Provided data:

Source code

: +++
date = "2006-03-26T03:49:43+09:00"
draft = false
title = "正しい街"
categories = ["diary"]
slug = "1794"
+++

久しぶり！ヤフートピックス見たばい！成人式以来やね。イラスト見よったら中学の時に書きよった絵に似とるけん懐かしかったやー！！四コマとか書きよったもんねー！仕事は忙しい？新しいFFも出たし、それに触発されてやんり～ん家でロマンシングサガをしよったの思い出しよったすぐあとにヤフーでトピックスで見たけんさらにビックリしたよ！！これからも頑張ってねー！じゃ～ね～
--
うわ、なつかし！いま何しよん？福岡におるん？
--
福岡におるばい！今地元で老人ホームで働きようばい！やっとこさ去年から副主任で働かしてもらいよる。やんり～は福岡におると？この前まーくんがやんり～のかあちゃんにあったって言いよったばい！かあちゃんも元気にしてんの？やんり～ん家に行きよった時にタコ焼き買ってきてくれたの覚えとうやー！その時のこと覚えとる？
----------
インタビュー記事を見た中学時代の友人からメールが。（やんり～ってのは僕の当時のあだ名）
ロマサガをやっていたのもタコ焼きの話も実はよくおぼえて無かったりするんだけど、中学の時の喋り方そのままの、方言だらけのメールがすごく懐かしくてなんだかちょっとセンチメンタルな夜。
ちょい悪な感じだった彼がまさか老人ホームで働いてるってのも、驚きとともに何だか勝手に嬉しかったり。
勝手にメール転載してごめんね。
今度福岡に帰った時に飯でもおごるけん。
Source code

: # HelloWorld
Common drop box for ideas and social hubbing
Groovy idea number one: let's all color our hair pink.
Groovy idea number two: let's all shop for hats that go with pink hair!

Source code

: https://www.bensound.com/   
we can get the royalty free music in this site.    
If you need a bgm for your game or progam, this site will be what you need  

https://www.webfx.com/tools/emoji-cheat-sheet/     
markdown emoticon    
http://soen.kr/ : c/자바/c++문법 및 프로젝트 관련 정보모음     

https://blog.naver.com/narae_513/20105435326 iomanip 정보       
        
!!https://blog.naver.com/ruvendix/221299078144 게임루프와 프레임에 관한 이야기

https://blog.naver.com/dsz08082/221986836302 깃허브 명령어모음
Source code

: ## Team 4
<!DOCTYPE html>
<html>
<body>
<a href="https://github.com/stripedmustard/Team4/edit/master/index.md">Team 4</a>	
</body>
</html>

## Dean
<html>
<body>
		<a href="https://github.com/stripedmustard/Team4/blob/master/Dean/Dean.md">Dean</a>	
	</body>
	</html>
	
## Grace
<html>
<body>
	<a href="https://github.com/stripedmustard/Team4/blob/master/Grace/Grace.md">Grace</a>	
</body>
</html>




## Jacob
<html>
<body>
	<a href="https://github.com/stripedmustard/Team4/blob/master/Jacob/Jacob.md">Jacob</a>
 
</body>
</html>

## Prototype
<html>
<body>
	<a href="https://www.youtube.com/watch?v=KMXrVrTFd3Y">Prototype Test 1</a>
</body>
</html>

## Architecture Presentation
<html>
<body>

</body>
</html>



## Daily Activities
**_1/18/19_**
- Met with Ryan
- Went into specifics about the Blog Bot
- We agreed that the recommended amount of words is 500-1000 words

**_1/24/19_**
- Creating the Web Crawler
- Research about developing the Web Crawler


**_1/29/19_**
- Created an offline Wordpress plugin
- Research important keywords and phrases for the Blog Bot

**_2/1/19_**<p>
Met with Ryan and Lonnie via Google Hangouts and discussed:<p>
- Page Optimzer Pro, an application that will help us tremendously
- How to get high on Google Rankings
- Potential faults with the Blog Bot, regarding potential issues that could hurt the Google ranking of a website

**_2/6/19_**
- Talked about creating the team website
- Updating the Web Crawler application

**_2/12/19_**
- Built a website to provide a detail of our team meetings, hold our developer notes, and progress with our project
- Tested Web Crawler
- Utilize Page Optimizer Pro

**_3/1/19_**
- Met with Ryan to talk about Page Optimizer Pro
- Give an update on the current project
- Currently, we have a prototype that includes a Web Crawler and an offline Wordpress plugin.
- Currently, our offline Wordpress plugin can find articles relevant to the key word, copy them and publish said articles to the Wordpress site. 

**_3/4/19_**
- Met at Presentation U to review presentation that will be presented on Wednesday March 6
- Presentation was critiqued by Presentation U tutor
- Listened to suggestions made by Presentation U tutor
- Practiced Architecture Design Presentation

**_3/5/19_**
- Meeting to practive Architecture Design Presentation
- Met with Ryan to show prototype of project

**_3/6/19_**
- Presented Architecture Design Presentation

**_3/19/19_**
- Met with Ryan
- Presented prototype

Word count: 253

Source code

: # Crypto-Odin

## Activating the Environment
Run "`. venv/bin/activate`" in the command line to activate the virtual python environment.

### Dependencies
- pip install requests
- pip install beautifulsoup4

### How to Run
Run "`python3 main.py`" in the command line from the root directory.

Directions for this task:
Return the material in its entirety, word for word.

Task result:
Source code

: +++
date = "2006-03-26T03:49:43+09:00"
draft = false
title = "正しい街"
categories = ["diary"]
slug = "1794"
+++

久しぶり！ヤフートピックス見たばい！成人式以来やね。イラスト見よったら中学の時に書きよった絵に似とるけん懐かしかったやー！！四コマとか書きよったもんねー！仕事は忙しい？新しいFFも出たし、それに触発されてやんり～ん家でロマンシングサガをしよったの思い出しよったすぐあとにヤフーでトピックスで見たけんさらにビックリしたよ！！これからも頑張ってねー！じゃ～ね～
--
うわ、なつかし！いま何しよん？福岡におるん？
--
福岡におるばい！今地元で老人ホームで働きようばい！やっとこさ去年から副主任で働かしてもらいよる。やんり～は福岡におると？この前まーくんがやんり～のかあちゃんにあったって言いよったばい！かあちゃんも元気にしてんの？やんり～ん家に行きよった時にタコ焼き買ってきてくれたの覚えとうやー！その時のこと覚えとる？
----------
インタビュー記事を見た中学時代の友人からメールが。（やんり～ってのは僕の当時のあだ名）
ロマサガをやっていたのもタコ焼きの話も実はよくおぼえて無かったりするんだけど、中学の時の喋り方そのままの、方言だらけのメールがすごく懐かしくてなんだかちょっとセンチメンタルな夜。
ちょい悪な感じだった彼がまさか老人ホームで働いてるってのも、驚きとともに何だか勝手に嬉しかったり。
勝手にメール転載してごめんね。
今度福岡に帰った時に飯でもおごるけん。
Source code

: # HelloWorld
Common drop box for ideas and social hubbing
Groovy idea number one: let's all color our hair pink.
Groovy idea number two: let's all shop for hats that go with pink hair!

Source code

: https://www.bensound.com/   
we can get the royalty free music in this site.    
If you need a bgm for your game or progam, this site will be what you need  

https://www.webfx.com/tools/emoji-cheat-sheet/     
markdown emoticon    
http://soen.kr/ : c/자바/c++문법 및 프로젝트 관련 정보모음     

https://blog.naver.com/narae_513/20105435326 iomanip 정보       
        
!!https://blog.naver.com/ruvendix/221299078144 게임루프와 프레임에 관한 이야기

https://blog.naver.com/dsz08082/221986836302 깃허브 명령어모음
Source code

: ## Team 4
<!DOCTYPE html>
<html>
<body>
<a href="https://github.com/stripedmustard/Team4/edit/master/index.md">Team 4</a>	
</body>
</html>

## Dean
<html>
<body>
		<a href="https://github.com/stripedmustard/Team4/blob/master/Dean/Dean.md">Dean</a>	
	</body>
	</html>
	
## Grace
<html>
<body>
	<a href="https://github.com/stripedmustard/Team4/blob/master/Grace/Grace.md">Grace</a>	
</body>
</html>




## Jacob
<html>
<body>
	<a href="https://github.com/stripedmustard/Team4/blob/master/Jacob/Jacob.md">Jacob</a>
 
</body>
</html>

## Prototype
<html>
<body>
	<a href="https://www.youtube.com/watch?v=KMXrVrTFd3Y">Prototype Test 1</a>
</body>
</html>

## Architecture Presentation
<html>
<body>

</body>
</html>



## Daily Activities
**_1/18/19_**
- Met with Ryan
- Went into specifics about the Blog Bot
- We agreed that the recommended amount of words is 500-1000 words

**_1/24/19_**
- Creating the Web Crawler
- Research about developing the Web Crawler


**_1/29/19_**
- Created an offline Wordpress plugin
- Research important keywords and phrases for the Blog Bot

**_2/1/19_**<p>
Met with Ryan and Lonnie via Google Hangouts and discussed:<p>
- Page Optimzer Pro, an application that will help us tremendously
- How to get high on Google Rankings
- Potential faults with the Blog Bot, regarding potential issues that could hurt the Google ranking of a website

**_2/6/19_**
- Talked about creating the team website
- Updating the Web Crawler application

**_2/12/19_**
- Built a website to provide a detail of our team meetings, hold our developer notes, and progress with our project
- Tested Web Crawler
- Utilize Page Optimizer Pro

**_3/1/19_**
- Met with Ryan to talk about Page Optimizer Pro
- Give an update on the current project
- Currently, we have a prototype that includes a Web Crawler and an offline Wordpress plugin.
- Currently, our offline Wordpress plugin can find articles relevant to the key word, copy them and publish said articles to the Wordpress site. 

**_3/4/19_**
- Met at Presentation U to review presentation that will be presented on Wednesday March 6
- Presentation was critiqued by Presentation U tutor
- Listened to suggestions made by Presentation U tutor
- Practiced Architecture Design Presentation

**_3/5/19_**
- Meeting to practive Architecture Design Presentation
- Met with Ryan to show prototype of project

**_3/6/19_**
- Presented Architecture Design Presentation

**_3/19/19_**
- Met with Ryan
- Presented prototype

Word count: 253

Source code

: # Crypto-Odin

## Activating the Environment
Run "`. venv/bin/activate`" in the command line to activate the virtual python environment.

### Dependencies
- pip install requests
- pip install beautifulsoup4

### How to Run
Run "`python3 main.py`" in the command line from the root directory.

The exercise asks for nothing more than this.